Depreciation is computed primarily using the straight-line method over estimated useful lives of the assets.
Leasehold improvements are amortized using the straight-line method over the shorter of the lease term or the
estimated useful life of the improvement. Accelerated depreciation methods are used for tax reporting purposes.
Property and equipment consist of the following:
Depreciable December 31,
Lives 2008 2007
Land ............................................................................. $ 235,414 $ 219,347
Buildings and related fixtures ...................................... 3-40 years 1,012,277 869,365
Leasehold improvements ............................................. 1-20 years 110,900 36,253
Construction in progress .............................................. 154,119 137,335
1,512,710 1,262,300
Equipment:
Fitness ...................................................................... 5-7 years 91,457 76,620
Computer and telephone .......................................... 3-5 years 44,554 35,792
Capitalized software ................................................ 5 years 27,981 21,884
Decor and signage ................................................... 5 years 13,323 8,962
Audio/visual ............................................................ 3-5 years 22,552 15,319
Furniture and fixtures .............................................. 7 years 12,722 9,300
Other equipment ...................................................... 3-7 years 61,862 48,135
274,451 216,012
Property and equipment, gross ..................................... 1,787,161 1,478,312
Less accumulated depreciation ................................ 271,204 219,041
Property and equipment, net ........................................ $1,515,957 $1,259,271
At December 31, 2008, we had eight centers under construction, of which up to six are planned to open in 2009.
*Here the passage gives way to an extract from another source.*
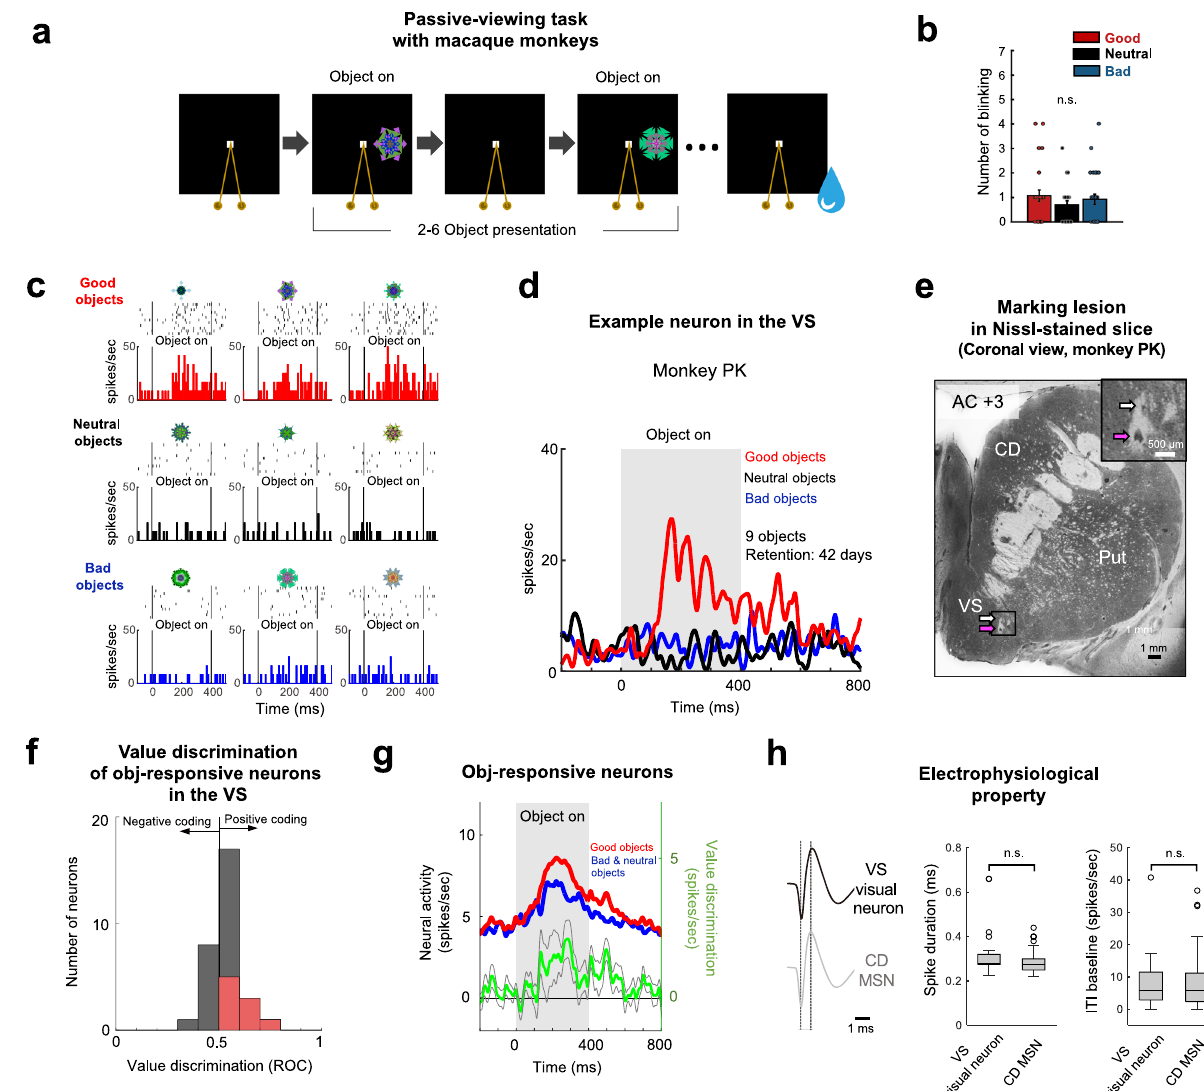
Fig. 4 Long-term value memory encoded in neurons of the monkey ventral striatum. a Passive-viewing task to examine the neural response to previously learned objects. While the monkey kept fi xating at a central white dot, two to six fractal objects were pseudorandomly chosen and sequentially presented. b Number of blinking per session of passive-viewing task consisted of 108 trials ( n = 27 sessions, one-way ANOVA with value as a factor, n.s. not signi fi cant). Error bars indicate s.e.m. Individual data points are plotted as dots. c An example neuron in the VS that encodes long-term value memory of visual objects. Shown are responses to nine long-term learned objects. d Average response of the example neuron to learned objects. Responses to good, neutral, and bad objects are shown in a peristimulus time histogram (PSTH). e Location of the example neuron that encodes the long-term value memory in the VS. The marking lesions were located in the VS. The magenta arrow indicates a marking lesion where the example neuron was recorded. Another marking lesion was made 1 mm above the neuron (white arrow). AC anterior commissure. f Value discrimination of visual VS neurons ( n = 30 cells). The difference in response to good and bad or good and neutral objects were calculated as the ROC area. Red bars indicate neurons that showed statistically signi fi cant value differences (two-tailed Wilcoxon rank-sum test, p < 0.05). g Population response of object-responsive neurons in the VS to learned objects in the passive-viewing task. The value discrimination activity is indicated by the green line (good-bad or good-neutral for monkey PK and monkey DN, respectively) (mean ± SEM). h Electrophysiological properties of putative medium spiny neurons (MSN) in the caudate nucleus (CD) and object- responsive neurons in the ventral striatum (VS). Object-responsive neurons in the VS ( n = 30 cells) and MSN ( n = 43 cells) in the CD had similar spike shapes (left panel), spike durations, and baseline activity levels (two-tailed Wilcoxon rank-sum test, n.s. not signi fi cant) (middle and right panels). The middle line indicates the median, and the bottom and the top of the box correspond to the 25th and 75th percentiles, respectively. The upper and lower whiskers extend to the highest and lowest values that are within 1.5 times interquartile range of the hinge. Outlying data beyond this are plotted as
Construction in progress, including land purchased for future development totaled $195.7 million at December 31,
2008 and $206.3 million at December 31, 2007.
Capitalized software is our internally developed Web-based systems to facilitate member enrollment and
management, as well as point of sale system enhancements. Costs related to these projects have been capitalized in
accordance with Statement of Position No. 98-1, Accounting for the Costs of Computer Software Developed or
Obtained for Internal Use.
We capitalize interest during the construction period of our centers and in accordance with Statement of Financial
Accounting Standards No. 34, Capitalization of Interest Cost, this capitalized interest is included in the cost of the
building. We capitalized interest of $9.1 million and $8.4 million for the years ended December 31, 2008 and 2007,
respectively.
Other equipment consists primarily of cafe, spa and playground and laundry equipment.